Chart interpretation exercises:
=-=-=-=-=

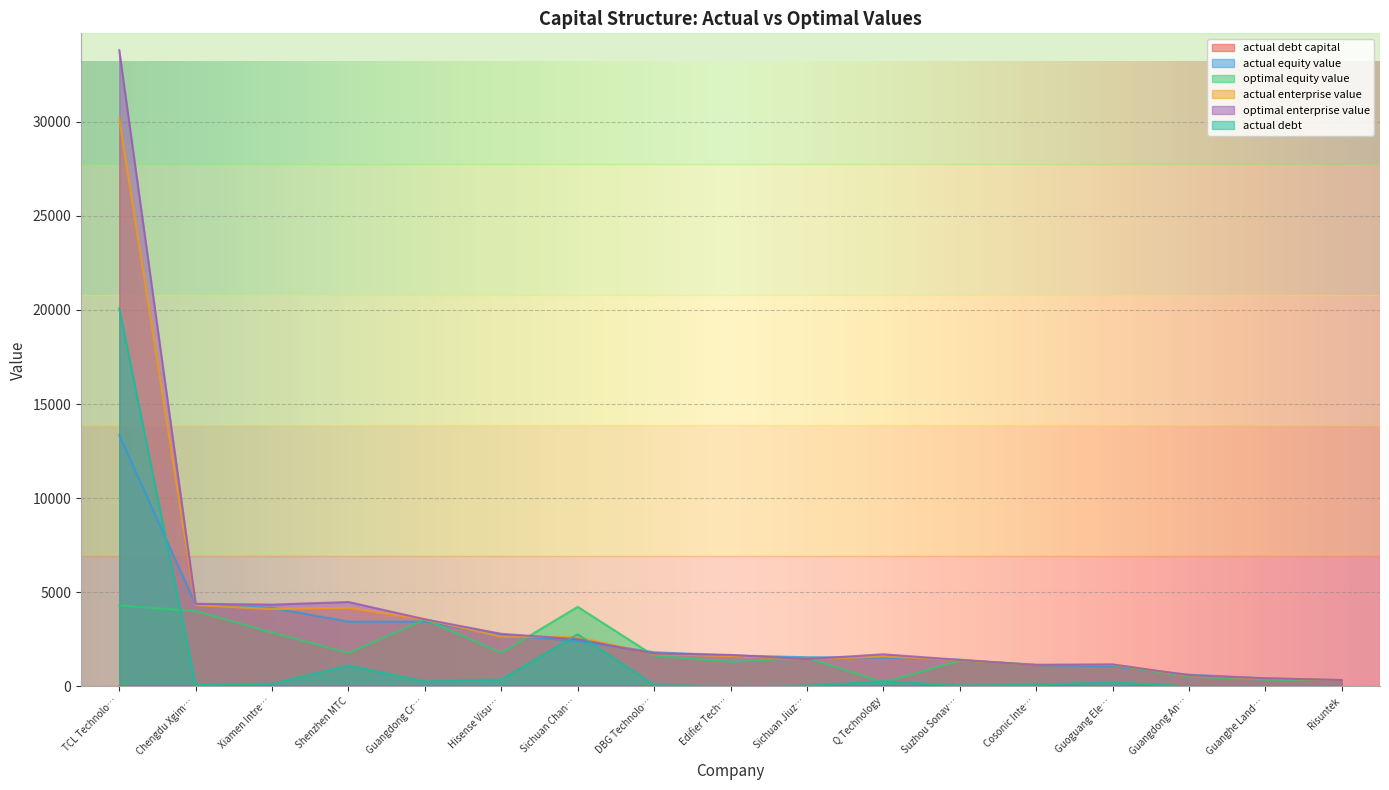

Which series has the widest spread of values?

optimal enterprise value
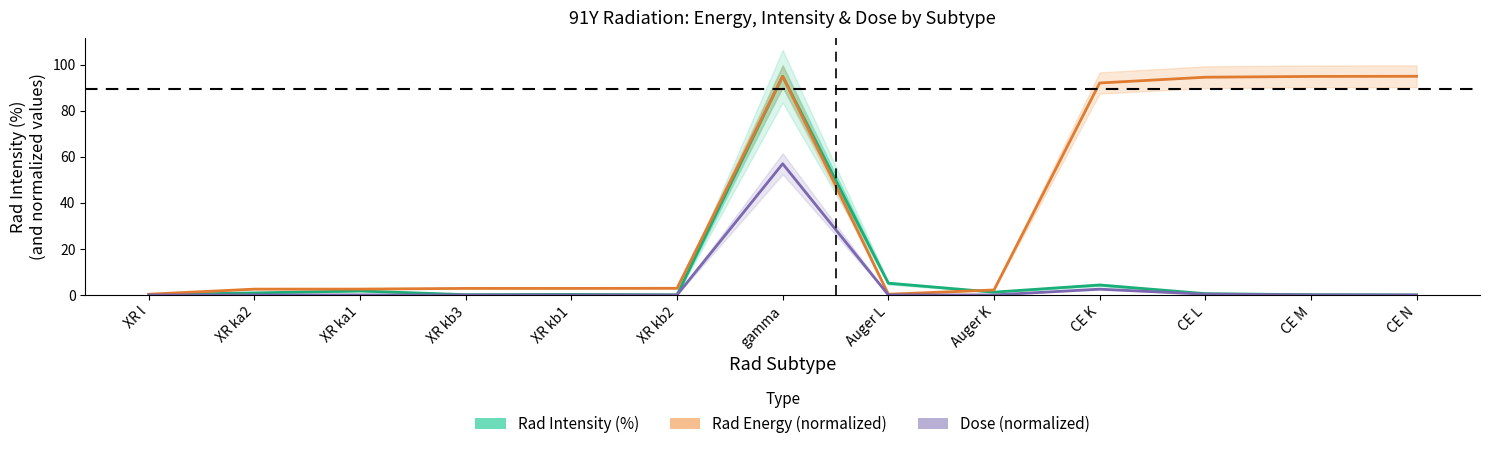

What is the sum of the Rad Intensity (%) values at gamma and CE K?

99.3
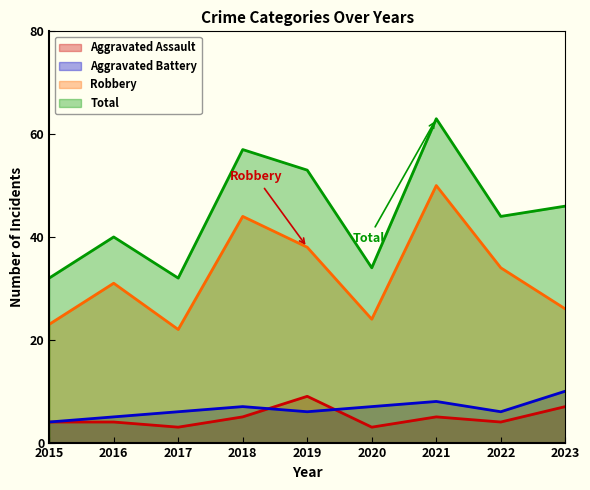

How many lines are shown in the chart?

4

=-=-=-=-=

• Your goal
Write out each line of the data above as a numbered list. Skip the blank lines and leave out the pictures.

• Response to the task
1. Which series has the widest spread of values?
2. optimal enterprise value
3. What is the sum of the Rad Intensity (%) values at gamma and CE K?
4. 99.3
5. How many lines are shown in the chart?
6. 4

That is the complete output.